▶ Records provided:
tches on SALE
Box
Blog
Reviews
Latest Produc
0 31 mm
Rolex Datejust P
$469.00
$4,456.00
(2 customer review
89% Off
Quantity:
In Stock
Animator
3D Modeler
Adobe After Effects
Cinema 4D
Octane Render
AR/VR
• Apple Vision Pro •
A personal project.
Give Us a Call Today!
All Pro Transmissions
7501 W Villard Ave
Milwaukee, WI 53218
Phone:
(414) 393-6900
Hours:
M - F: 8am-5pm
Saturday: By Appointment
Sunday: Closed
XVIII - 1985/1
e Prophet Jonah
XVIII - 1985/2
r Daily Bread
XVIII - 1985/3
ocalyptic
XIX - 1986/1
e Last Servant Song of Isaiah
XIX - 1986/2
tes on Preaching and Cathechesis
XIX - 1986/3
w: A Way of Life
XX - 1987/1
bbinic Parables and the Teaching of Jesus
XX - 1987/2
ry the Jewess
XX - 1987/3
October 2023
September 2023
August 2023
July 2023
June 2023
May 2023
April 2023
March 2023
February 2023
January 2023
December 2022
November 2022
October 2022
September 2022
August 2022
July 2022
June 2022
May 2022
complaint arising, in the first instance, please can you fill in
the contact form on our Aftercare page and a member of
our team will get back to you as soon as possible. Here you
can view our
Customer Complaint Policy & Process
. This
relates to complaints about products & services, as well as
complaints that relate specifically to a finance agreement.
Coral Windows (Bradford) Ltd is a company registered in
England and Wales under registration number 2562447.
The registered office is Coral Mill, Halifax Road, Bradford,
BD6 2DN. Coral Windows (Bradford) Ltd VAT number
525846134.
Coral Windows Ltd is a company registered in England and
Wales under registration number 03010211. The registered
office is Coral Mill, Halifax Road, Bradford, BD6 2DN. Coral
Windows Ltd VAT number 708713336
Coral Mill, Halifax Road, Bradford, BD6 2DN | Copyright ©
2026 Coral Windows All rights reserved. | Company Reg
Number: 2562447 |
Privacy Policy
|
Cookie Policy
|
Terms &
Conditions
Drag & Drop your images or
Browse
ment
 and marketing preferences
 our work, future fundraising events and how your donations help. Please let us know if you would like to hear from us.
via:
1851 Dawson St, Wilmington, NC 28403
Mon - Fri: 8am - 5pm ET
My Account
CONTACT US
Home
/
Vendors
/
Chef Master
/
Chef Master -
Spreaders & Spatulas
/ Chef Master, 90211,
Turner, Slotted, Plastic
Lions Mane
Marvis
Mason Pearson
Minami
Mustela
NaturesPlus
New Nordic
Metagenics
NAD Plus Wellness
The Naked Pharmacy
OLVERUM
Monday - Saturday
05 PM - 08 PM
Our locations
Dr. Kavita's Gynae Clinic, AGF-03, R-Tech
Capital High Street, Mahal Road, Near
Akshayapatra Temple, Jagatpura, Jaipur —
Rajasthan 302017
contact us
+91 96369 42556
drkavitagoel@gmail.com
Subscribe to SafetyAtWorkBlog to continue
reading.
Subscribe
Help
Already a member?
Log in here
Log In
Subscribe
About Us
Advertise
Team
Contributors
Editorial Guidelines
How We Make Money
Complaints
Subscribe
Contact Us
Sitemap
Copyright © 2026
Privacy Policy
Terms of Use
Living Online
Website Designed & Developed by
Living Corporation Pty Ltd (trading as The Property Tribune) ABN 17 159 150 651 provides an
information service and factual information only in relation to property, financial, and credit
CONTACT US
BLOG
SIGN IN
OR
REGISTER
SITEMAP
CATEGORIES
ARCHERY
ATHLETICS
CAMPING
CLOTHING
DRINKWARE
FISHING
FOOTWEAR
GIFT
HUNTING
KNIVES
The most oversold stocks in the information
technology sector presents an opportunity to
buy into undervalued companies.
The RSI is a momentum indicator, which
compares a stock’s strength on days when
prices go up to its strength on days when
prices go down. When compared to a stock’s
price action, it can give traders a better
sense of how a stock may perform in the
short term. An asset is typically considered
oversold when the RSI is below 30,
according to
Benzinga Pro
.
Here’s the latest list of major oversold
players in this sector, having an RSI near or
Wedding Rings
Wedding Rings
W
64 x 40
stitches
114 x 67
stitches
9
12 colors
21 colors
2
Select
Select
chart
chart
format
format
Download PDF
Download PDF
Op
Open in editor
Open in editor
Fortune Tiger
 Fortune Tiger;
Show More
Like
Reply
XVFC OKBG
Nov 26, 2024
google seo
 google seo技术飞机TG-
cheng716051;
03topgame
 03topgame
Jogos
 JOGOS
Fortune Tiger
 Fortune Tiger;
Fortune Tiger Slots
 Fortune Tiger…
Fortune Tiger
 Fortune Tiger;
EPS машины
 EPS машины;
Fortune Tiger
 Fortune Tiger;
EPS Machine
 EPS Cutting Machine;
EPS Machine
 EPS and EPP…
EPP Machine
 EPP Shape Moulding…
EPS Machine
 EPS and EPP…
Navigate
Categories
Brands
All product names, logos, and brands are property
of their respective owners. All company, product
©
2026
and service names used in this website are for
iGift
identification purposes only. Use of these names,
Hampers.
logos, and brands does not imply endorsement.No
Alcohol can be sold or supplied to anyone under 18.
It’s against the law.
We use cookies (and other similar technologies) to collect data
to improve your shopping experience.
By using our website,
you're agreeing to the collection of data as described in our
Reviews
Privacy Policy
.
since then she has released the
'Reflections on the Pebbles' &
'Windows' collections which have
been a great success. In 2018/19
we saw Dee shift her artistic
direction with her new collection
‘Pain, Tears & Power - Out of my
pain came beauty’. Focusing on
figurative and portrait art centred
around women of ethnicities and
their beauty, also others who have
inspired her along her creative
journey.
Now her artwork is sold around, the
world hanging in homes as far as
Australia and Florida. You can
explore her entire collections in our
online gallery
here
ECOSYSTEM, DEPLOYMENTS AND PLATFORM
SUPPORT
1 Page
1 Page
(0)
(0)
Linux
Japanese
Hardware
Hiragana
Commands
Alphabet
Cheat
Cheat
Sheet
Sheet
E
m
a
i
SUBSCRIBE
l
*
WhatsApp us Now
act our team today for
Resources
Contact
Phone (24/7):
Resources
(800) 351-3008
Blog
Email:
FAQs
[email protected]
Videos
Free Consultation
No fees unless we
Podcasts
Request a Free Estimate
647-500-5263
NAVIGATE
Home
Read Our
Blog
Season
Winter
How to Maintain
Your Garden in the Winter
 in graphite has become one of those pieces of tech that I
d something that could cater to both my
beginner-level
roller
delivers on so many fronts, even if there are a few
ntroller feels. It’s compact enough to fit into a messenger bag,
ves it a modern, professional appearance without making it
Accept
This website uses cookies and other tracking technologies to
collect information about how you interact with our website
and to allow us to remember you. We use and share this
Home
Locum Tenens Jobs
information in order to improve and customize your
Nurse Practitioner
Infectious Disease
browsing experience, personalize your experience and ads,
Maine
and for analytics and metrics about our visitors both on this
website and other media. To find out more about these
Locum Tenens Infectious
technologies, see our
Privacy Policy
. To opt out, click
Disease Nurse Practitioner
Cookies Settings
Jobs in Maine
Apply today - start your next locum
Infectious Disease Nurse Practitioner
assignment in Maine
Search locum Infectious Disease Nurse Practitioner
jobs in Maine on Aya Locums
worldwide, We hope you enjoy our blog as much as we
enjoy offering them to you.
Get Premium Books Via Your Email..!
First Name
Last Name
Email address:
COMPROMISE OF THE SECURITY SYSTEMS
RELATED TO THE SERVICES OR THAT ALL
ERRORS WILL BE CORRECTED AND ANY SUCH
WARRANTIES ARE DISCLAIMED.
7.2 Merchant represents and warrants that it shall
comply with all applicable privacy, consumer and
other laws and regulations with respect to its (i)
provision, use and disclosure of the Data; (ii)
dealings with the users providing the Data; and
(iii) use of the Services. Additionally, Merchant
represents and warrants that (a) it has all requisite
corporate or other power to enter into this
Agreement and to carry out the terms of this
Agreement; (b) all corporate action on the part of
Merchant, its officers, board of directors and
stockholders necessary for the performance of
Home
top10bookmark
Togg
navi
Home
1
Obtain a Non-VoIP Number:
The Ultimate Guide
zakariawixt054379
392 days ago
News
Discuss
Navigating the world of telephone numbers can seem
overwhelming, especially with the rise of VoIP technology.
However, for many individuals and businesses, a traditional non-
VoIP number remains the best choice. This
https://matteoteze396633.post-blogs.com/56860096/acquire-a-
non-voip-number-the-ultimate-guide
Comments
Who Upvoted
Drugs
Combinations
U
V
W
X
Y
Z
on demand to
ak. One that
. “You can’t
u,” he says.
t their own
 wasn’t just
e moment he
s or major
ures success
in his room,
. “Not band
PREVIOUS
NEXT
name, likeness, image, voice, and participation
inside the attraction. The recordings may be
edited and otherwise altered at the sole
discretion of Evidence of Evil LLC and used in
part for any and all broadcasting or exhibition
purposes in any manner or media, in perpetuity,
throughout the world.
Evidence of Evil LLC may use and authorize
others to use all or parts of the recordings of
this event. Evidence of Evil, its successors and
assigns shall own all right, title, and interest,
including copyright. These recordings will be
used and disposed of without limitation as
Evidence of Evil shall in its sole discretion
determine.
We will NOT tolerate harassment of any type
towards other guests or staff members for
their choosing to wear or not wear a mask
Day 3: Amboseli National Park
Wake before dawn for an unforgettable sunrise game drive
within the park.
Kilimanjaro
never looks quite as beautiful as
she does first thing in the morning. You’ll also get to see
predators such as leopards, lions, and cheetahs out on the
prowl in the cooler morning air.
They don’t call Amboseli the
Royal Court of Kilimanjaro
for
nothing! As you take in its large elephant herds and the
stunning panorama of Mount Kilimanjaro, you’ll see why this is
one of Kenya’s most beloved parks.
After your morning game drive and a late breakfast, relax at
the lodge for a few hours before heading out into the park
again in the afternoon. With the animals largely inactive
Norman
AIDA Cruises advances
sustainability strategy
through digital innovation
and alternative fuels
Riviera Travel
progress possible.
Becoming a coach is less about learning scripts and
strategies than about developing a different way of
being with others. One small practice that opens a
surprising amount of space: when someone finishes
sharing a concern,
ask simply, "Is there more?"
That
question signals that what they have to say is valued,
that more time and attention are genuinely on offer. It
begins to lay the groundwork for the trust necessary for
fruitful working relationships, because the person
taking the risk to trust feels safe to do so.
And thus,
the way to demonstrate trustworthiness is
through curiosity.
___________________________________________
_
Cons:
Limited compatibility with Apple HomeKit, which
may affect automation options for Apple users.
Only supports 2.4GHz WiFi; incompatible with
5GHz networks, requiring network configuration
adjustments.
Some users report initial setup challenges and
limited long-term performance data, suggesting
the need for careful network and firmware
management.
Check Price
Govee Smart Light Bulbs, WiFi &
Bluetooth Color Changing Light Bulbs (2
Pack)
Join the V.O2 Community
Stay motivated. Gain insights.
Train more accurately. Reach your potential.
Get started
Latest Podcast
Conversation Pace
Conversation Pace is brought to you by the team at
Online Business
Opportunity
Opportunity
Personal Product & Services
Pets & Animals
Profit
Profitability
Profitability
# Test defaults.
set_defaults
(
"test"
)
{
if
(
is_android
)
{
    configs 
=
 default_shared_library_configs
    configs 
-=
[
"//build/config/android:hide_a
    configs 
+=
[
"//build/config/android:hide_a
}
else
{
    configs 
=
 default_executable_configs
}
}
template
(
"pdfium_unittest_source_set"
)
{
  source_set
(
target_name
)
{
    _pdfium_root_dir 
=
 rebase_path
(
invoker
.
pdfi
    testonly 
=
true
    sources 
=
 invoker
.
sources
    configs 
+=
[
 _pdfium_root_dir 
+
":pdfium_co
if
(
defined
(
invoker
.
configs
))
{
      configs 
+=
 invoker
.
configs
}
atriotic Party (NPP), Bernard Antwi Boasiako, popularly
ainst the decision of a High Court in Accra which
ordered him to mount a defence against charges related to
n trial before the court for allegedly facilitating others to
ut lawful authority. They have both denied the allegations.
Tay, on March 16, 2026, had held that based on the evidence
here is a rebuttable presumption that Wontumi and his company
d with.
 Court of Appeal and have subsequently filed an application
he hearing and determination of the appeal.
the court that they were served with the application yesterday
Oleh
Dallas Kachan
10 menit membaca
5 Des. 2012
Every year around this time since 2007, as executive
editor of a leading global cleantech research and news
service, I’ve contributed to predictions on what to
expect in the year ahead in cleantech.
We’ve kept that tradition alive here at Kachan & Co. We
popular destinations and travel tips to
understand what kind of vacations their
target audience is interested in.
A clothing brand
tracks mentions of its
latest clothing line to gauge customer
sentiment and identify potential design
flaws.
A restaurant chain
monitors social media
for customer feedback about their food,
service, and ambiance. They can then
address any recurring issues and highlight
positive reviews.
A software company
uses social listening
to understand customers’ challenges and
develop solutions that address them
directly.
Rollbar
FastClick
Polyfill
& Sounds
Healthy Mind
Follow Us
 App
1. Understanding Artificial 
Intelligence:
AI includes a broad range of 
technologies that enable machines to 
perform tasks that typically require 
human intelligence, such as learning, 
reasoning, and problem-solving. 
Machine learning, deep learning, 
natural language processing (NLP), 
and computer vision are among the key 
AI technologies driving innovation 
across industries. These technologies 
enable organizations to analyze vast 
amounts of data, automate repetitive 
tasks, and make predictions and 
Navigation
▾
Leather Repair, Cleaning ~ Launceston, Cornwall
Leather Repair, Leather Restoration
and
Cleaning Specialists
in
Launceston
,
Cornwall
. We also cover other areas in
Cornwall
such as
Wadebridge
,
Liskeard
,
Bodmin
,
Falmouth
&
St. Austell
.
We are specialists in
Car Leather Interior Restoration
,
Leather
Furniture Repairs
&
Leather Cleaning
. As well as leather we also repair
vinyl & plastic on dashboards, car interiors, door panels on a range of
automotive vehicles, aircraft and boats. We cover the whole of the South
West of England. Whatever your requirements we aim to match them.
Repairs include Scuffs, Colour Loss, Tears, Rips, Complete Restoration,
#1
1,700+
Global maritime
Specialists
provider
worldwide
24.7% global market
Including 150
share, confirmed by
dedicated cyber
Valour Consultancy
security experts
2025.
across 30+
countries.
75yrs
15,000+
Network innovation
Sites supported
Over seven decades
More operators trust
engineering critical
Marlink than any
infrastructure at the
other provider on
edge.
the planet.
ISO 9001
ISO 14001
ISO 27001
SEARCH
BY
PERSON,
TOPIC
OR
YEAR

▶ Directions for this task: State the number of lines in the records that include "enjoy", and write nothing else.

▶ Exercise response: 2